Minnesota Attorney General Keith Ellison is now reportedly facing renewed scrutiny after a 2021 audio recording surfaced showing him meeting with members of the Somali community who would later be convicted of defrauding taxpayers out of millions of dollars.
The recording, obtained by Fox News, captures a conversation in which individuals who were later implicated in the sprawling Feeding Our Future fraud scheme appear to press Ellison for help securing additional funding. The discussion then shifts toward political influence and campaign donations.
In the audio, one of the Somali community members stresses the importance of political involvement and financial support. “The only way that we can protect what we have is by inserting ourselves into the political arena. Putting our votes where it needs to be. But most importantly, putting our dollars in the right place. And supporting candidates that will fight to protect our interests,” the speaker says.
“That’s right,” Ellison responds on the recording.
Ellison has flatly denied any wrongdoing connected to the meeting, insisting he had no knowledge of the illegal activity at the time. In an April op-ed published in the Minnesota Star Tribune, Ellison said he met with the group in good faith and was unaware of their criminal conduct.
“I took a meeting in good faith with people I didn’t know and some turned out to have done bad things,” Ellison wrote. “I did nothing for them and took nothing from them.”
Ellison did receive campaign donations from some of the individuals later convicted in the fraud case, according to the Center for the American Experiment. However, he returned those contributions after the donors were convicted, a step his office has cited as evidence he did not knowingly benefit from their crimes.
The recording was first uncovered by Minnesota attorney Kenneth Udoibok, who represents Aimee Bock, one of the central figures convicted in the roughly $250 million Feeding Our Future scandal last year. Udoibok has argued that the fallout should not stop with lower-level defendants and that senior state officials must also be held accountable.
“I would like to see someone, someone in the state, I don’t care if it is the governor, I don’t care if it is the attorney general, someone take responsibility,” Udoibok told Fox News in an interview. He specifically pointed to Ellison’s office, saying it bears some responsibility for failures that allowed the fraud to occur.
“Mr. Ellison, your department that your agency represents have some culpability,” Udoibok said. He also criticized Gov. Tim Walz, arguing that leadership should have taken stronger action when warning signs emerged. “As much as I like Mr. Walz, he didn’t take responsibility on behalf of his agency. The buck stops with him, and in the worst-case scenario, he ought to have fired the commissioner. He ought to fire the director of the food program, somebody.”
The controversy is now poised to move to Capitol Hill. Rep. Tom Emmer, a Republican and the House Majority Whip, plans to question witnesses about the 2021 recording during a House Oversight Committee hearing scheduled for Wednesday, according to a source familiar with his plans.

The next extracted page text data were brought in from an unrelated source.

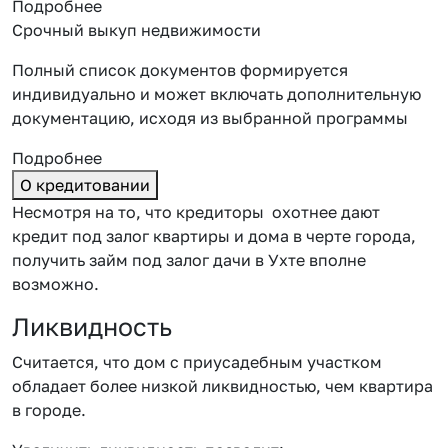
Подробнее
Срочный выкуп недвижимости
Полный список документов формируется
индивидуально и может включать дополнительную
документацию, исходя из выбранной программы
Подробнее
О кредитовании
Несмотря на то, что кредиторы охотнее дают
кредит под залог квартиры и дома в черте города,
получить
займ под залог дачи в Ухте
вполне
возможно.
Ликвидность
Считается, что дом с приусадебным участком
обладает более низкой ликвидностью, чем квартира
в городе.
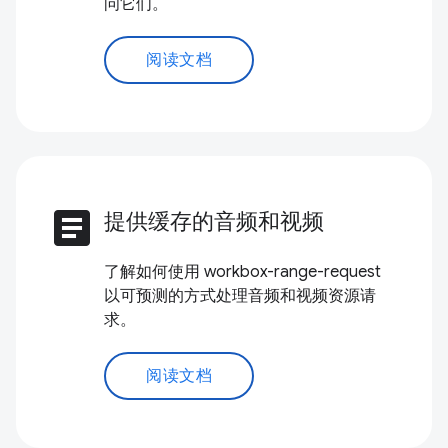
问它们。
阅读文档
article
提供缓存的音频和视频
了解如何使用 workbox-range-request
以可预测的方式处理音频和视频资源请
求。
阅读文档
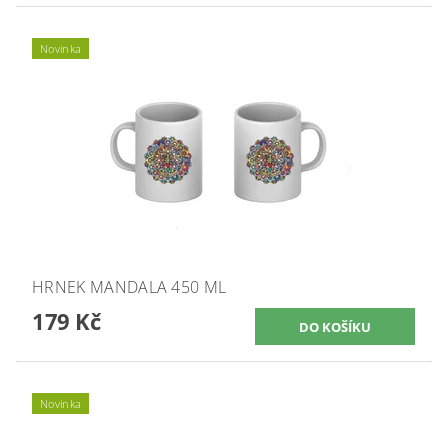
Novinka
HRNEK MANDALA 450 ML
179 Kč
Novinka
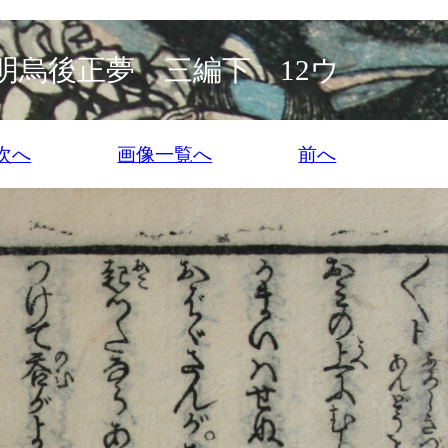
明烏後正夢 三編下 12ウ
次へ
画像一覧へ
前へ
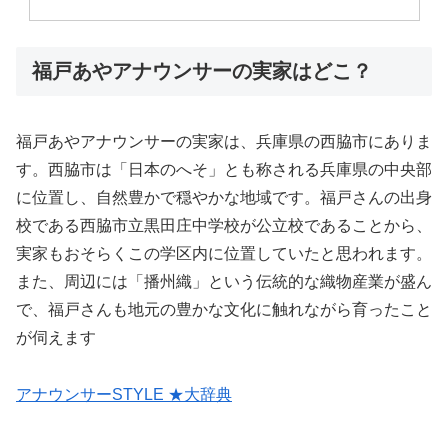
福戸あやアナウンサーの実家はどこ？
福戸あやアナウンサーの実家は、兵庫県の西脇市にありま
す。西脇市は「日本のへそ」とも称される兵庫県の中央部
に位置し、自然豊かで穏やかな地域です。福戸さんの出身
校である西脇市立黒田庄中学校が公立校であることから、
実家もおそらくこの学区内に位置していたと思われます。
また、周辺には「播州織」という伝統的な織物産業が盛ん
で、福戸さんも地元の豊かな文化に触れながら育ったこと
が伺えます​
アナウンサーSTYLE ★大辞典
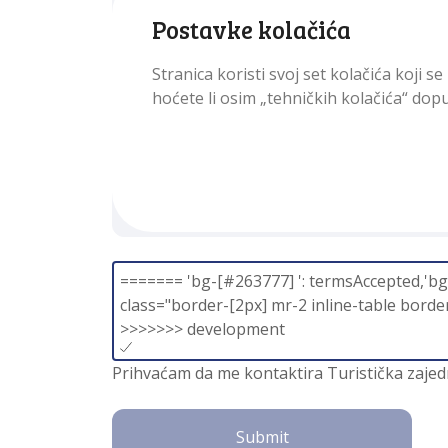
app.templates.organized_route.form.labels
Postavke kolačića
Stranica koristi svoj set kolačića koji
app.templates.organized_route.form.labels.date_from
a
hoćete li osim „tehničkih kolačića“ dopu
app.templates.organized_route.form.label
======= 'bg-[#263777] ': termsAccepted,'bg-
class="border-[2px] mr-2 inline-table bord
>>>>>>> development
Prihvaćam da me kontaktira Turistička zaje
Submit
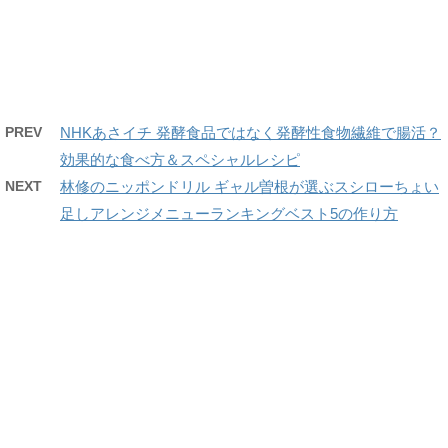
PREV
NHKあさイチ 発酵食品ではなく発酵性食物繊維で腸活？
効果的な食べ方＆スペシャルレシピ
NEXT
林修のニッポンドリル ギャル曽根が選ぶスシローちょい
足しアレンジメニューランキングベスト5の作り方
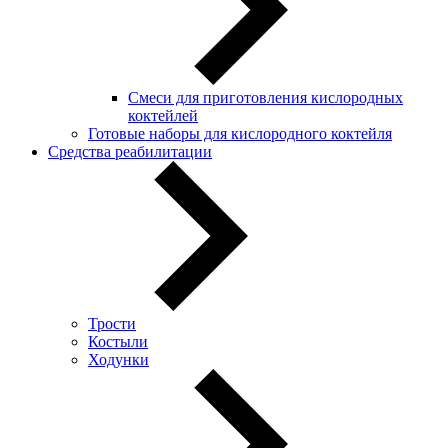
Смеси для приготовления кислородных
коктейлей
Готовые наборы для кислородного коктейля
Средства реабилитации
Трости
Костыли
Ходунки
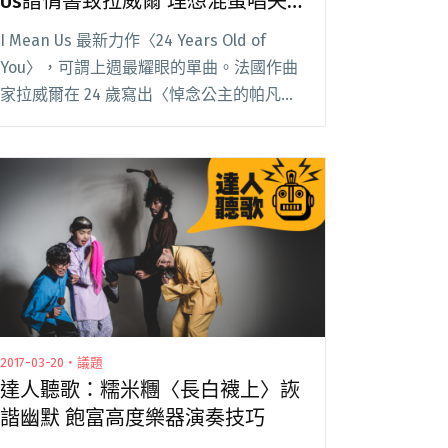
Us譜情書致拉威爾 理想混蛋唱失
智老者的寂寞
I Mean Us 最新力作〈24 Years Old of
You〉，可謂上週最耀眼的單曲。法國作曲
家拉威爾在 24 歲寫出〈悼念公主的帕凡舞
曲〉（Pavane pour une infante défunte
1899），意念穿越一世紀閱讀全文
"【StreetVoice新歌週報】I Mean Us譜情
書致拉威爾 理想混蛋唱失智老者的寂寞"
2017-03-20・議題
達人聽歌：糯米糰〈長白襪上〉詼
諧幽默 飽富高度樂器演奏技巧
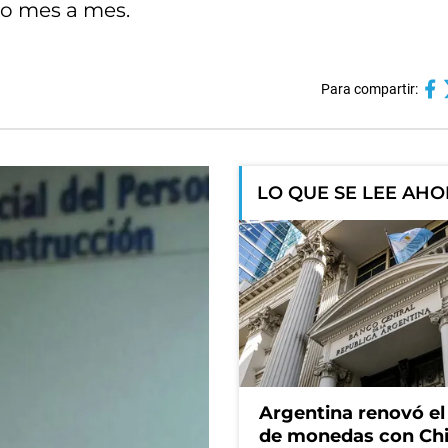
do mes a mes.
Para compartir:
LO QUE SE LEE AH
Argentina renovó e
de monedas con Chi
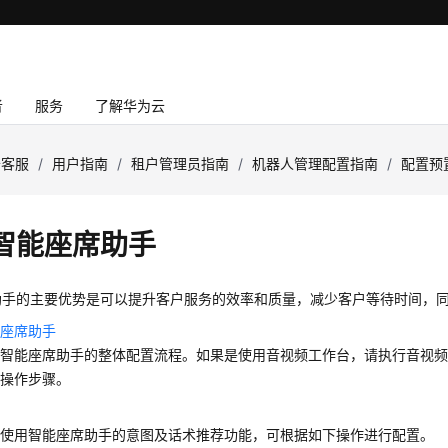
者
服务
了解华为云
云客服
/
用户指南
/
租户管理员指南
/
机器人管理配置指南
/
配置预
智能座席助手
助手的主要优势是可以提升客户服务的效率和质量，减少客户等待时间，
能座席助手
绍智能座席助手的整体配置流程。如果是使用音视频工作台，请执行音视
台操作步骤。
术
要使用智能座席助手的意图及话术推荐功能，可根据如下操作进行配置。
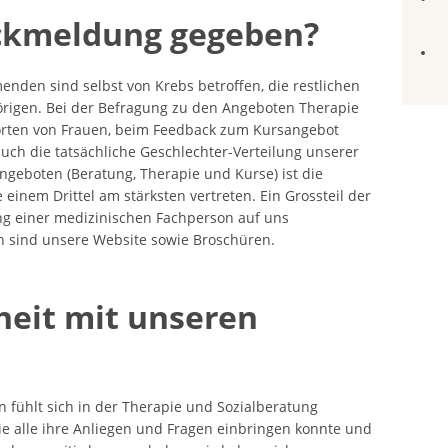
ckmeldung gegeben?
enden sind selbst von Krebs betroffen, die restlichen
gen. Bei der Befragung zu den Angeboten Therapie
orten von Frauen, beim Feedback zum Kursangebot
uch die tatsächliche Geschlechter-Verteilung unserer
ngeboten (Beratung, Therapie und Kurse) ist die
 einem Drittel am stärksten vertreten. Ein Grossteil der
g einer medizinischen Fachperson auf uns
n sind unsere Website sowie Broschüren.
heit mit unseren
 fühlt sich in der Therapie und Sozialberatung
e alle ihre Anliegen und Fragen einbringen konnte und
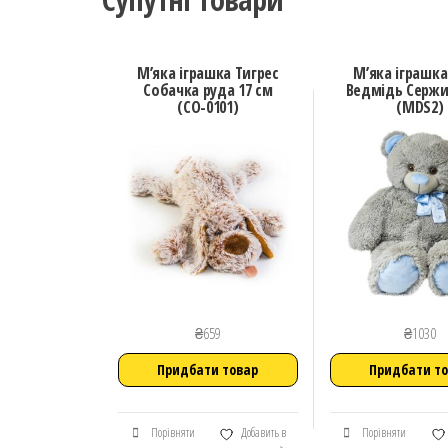
М’яка іграшка Тигрес
М’яка іграшка
Собачка руда 17 см
Ведмідь Сержи
(СО-0101)
(MDS2)
₴
659
₴
1030
Придбати товар
Придбати т
Порівняти
Добавить в
Порівняти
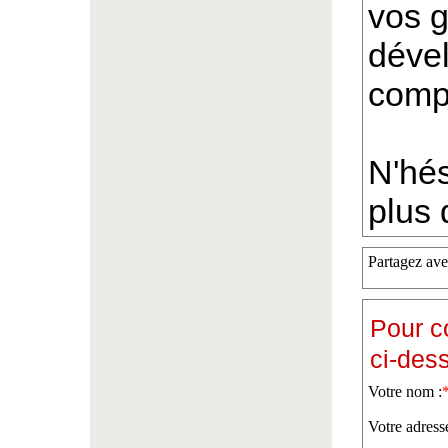
vos g
déve
comp
N'hés
plus 
Partagez ave
Pour c
ci-des
Votre nom :
Votre adress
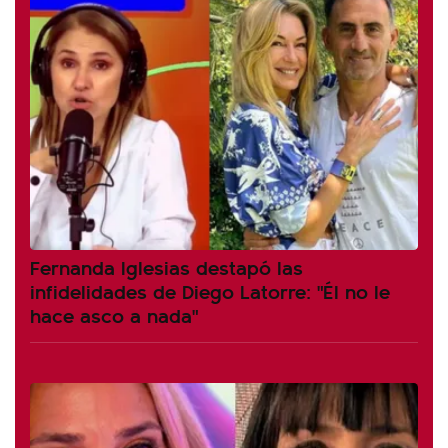
Fernanda Iglesias destapó las
infidelidades de Diego Latorre: "Él no le
hace asco a nada"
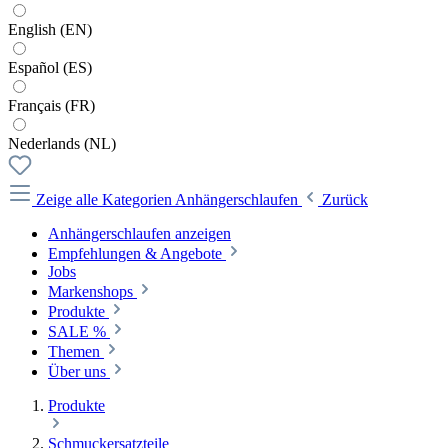
English (EN)
Español (ES)
Français (FR)
Nederlands (NL)
Zeige alle Kategorien
Anhängerschlaufen
Zurück
Anhängerschlaufen anzeigen
Empfehlungen & Angebote
Jobs
Markenshops
Produkte
SALE %
Themen
Über uns
Produkte
Schmuckersatzteile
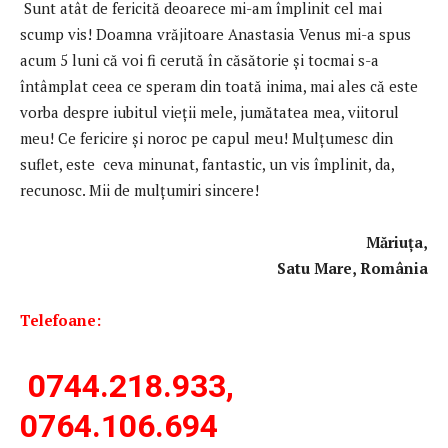
Sunt atât de fericită deoarece mi-am împlinit cel mai
scump vis! Doamna vrăjitoare Anastasia Venus mi-a spus
acum 5 luni că voi fi cerută în căsătorie şi tocmai s-a
întâmplat ceea ce speram din toată inima, mai ales că este
vorba despre iubitul vieții mele, jumătatea mea, viitorul
meu! Ce fericire și noroc pe capul meu! Mulțumesc din
suflet, este ceva minunat, fantastic, un vis împlinit, da,
recunosc. Mii de mulțumiri sincere!
Măriuța,
Satu Mare, România
Telefoane:
0744.218.933,
0764.106.694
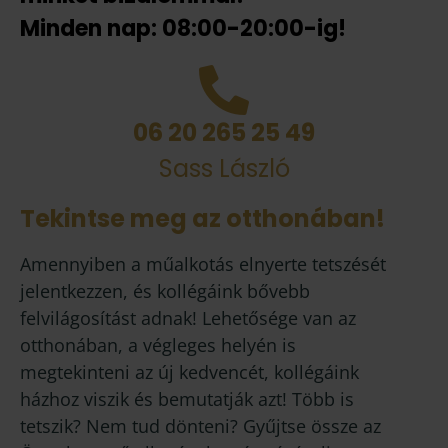
Minden nap: 08:00-20:00-ig!
06 20 265 25 49
Sass László
Tekintse meg az otthonában!
Amennyiben a műalkotás elnyerte tetszését
jelentkezzen, és kollégáink bővebb
felvilágosítást adnak! Lehetősége van az
otthonában, a végleges helyén is
megtekinteni az új kedvencét, kollégáink
házhoz viszik és bemutatják azt! Több is
tetszik? Nem tud dönteni? Gyűjtse össze az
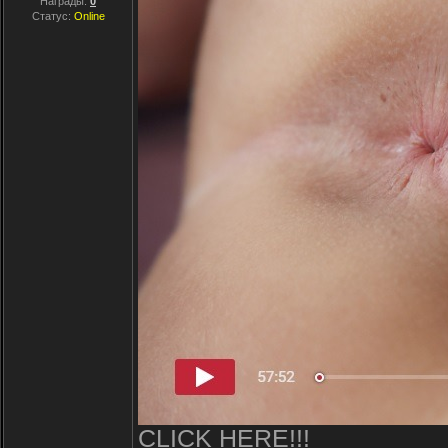
Награды:
0
Статус:
Online
CLICK HERE!!!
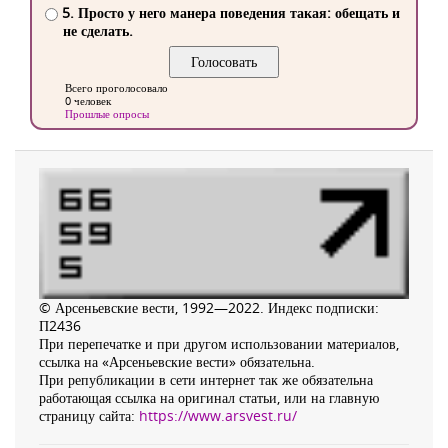
5. Просто у него манера поведения такая: обещать и
не сделать.
Всего проголосовало
0 человек
Прошлые опросы
© Арсеньевские вести, 1992—2022. Индекс подписки:
П2436
При перепечатке и при другом использовании материалов,
ссылка на «Арсеньевские вести» обязательна.
При републикации в сети интернет так же обязательна
работающая ссылка на оригинал статьи, или на главную
страницу сайта:
https://www.arsvest.ru/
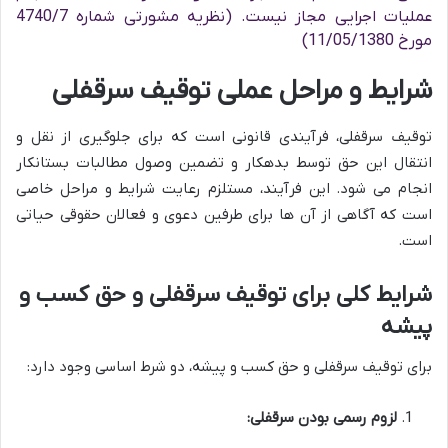
عملیات اجرایی مجاز نیست. (نظریه مشورتی شماره 4740/7
مورخ 11/05/1380)
شرایط و مراحل عملی توقیف سرقفلی
توقیف سرقفلی، فرآیندی قانونی است که برای جلوگیری از نقل و
انتقال این حق توسط بدهکار و تضمین وصول مطالبات بستانکار
انجام می شود. این فرآیند، مستلزم رعایت شرایط و مراحل خاصی
است که آگاهی از آن ها برای طرفین دعوی و فعالان حقوقی حیاتی
است.
شرایط کلی برای توقیف سرقفلی و حق کسب و
پیشه
برای توقیف سرقفلی و حق کسب و پیشه، دو شرط اساسی وجود دارد:
لزوم رسمی بودن سرقفلی:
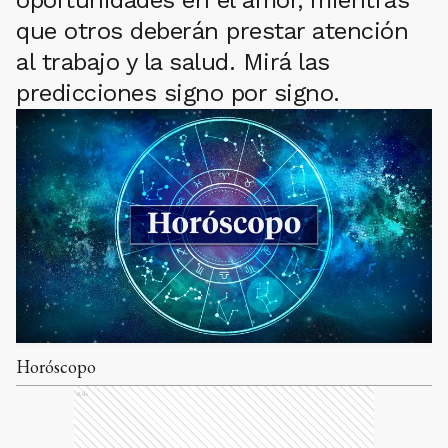
oportunidades en el amor, mientras
que otros deberán prestar atención
al trabajo y la salud. Mirá las
predicciones signo por signo.
Horóscopo
Ads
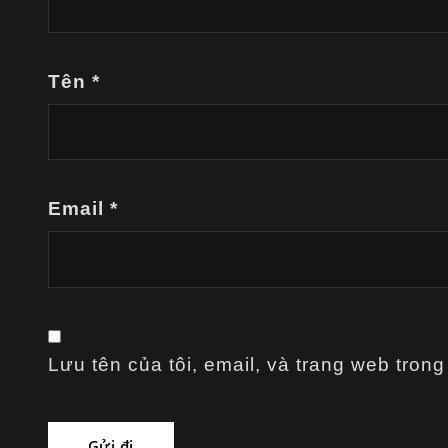
Tên
*
Email
*
Lưu tên của tôi, email, và trang web trong 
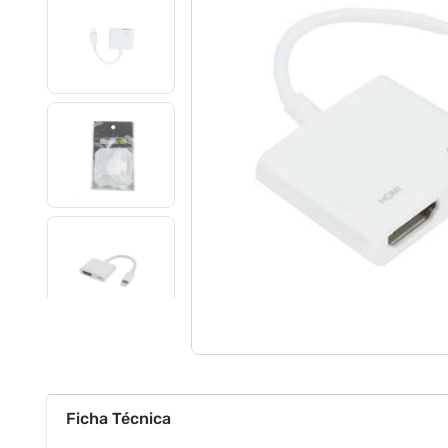
Ficha Técnica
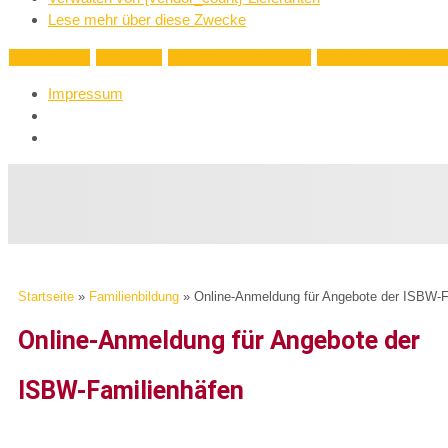
Lese mehr über diese Zwecke
Akzeptieren
Ablehnen
Einstellungen ansehen
Einstellungen speich
Impressum
Startseite
»
Familienbildung
»
Online-Anmeldung für Angebote der ISBW-F
Online-Anmeldung für Angebote der
ISBW-Familienhäfen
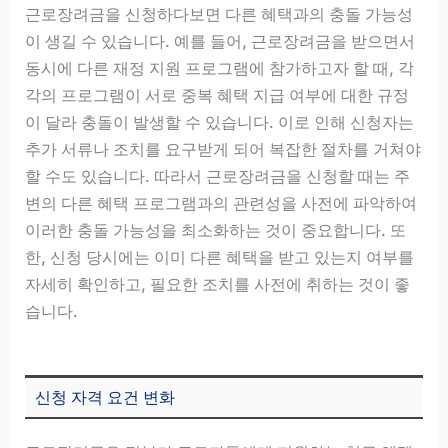
근로장려금을 신청하다보면 다른 혜택과의 충돌 가능성
이 생길 수 있습니다. 예를 들어, 근로장려금을 받으면서
동시에 다른 재정 지원 프로그램에 참가하고자 할 때, 각
각의 프로그램이 서로 중복 혜택 지급 여부에 대한 규정
이 달라 충돌이 발생할 수 있습니다. 이로 인해 신청자는
추가 서류나 조치를 요구받게 되어 복잡한 절차를 거쳐야
할 수도 있습니다. 따라서 근로장려금을 신청할 때는 주
변의 다른 혜택 프로그램과의 관련성을 사전에 파악하여
이러한 충돌 가능성을 최소화하는 것이 중요합니다. 또
한, 신청 당시에는 이미 다른 혜택을 받고 있는지 여부를
자세히 확인하고, 필요한 조치를 사전에 취하는 것이 좋
습니다.
신청 자격 요건 변화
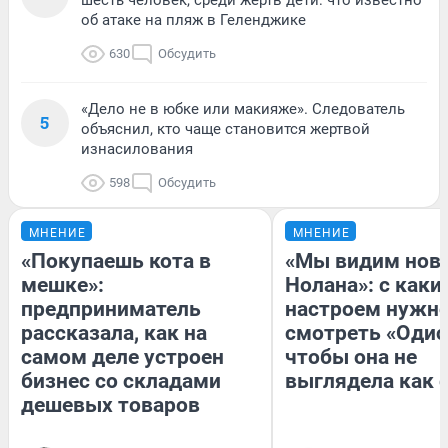
об атаке на пляж в Геленджике
630
Обсудить
«Дело не в юбке или макияже». Следователь
5
объяснил, кто чаще становится жертвой
изнасилования
598
Обсудить
МНЕНИЕ
МНЕНИЕ
«Покупаешь кота в
«Мы видим нов
мешке»:
Нолана»: с каки
предприниматель
настроем нужн
рассказала, как на
смотреть «Одис
самом деле устроен
чтобы она не
бизнес со складами
выглядела как 
дешевых товаров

The Feeding Our Future case has already become one of the largest pandemic-era fraud scandals in the country, and critics say the newly surfaced recording raises uncomfortable questions about access, accountability and political influence in Minnesota.
While Ellison maintains he acted appropriately and without knowledge of wrongdoing, Republicans argue the audio underscores the need for deeper scrutiny into how state leaders interacted with groups that later turned out to be at the center of a massive taxpayer-funded scam.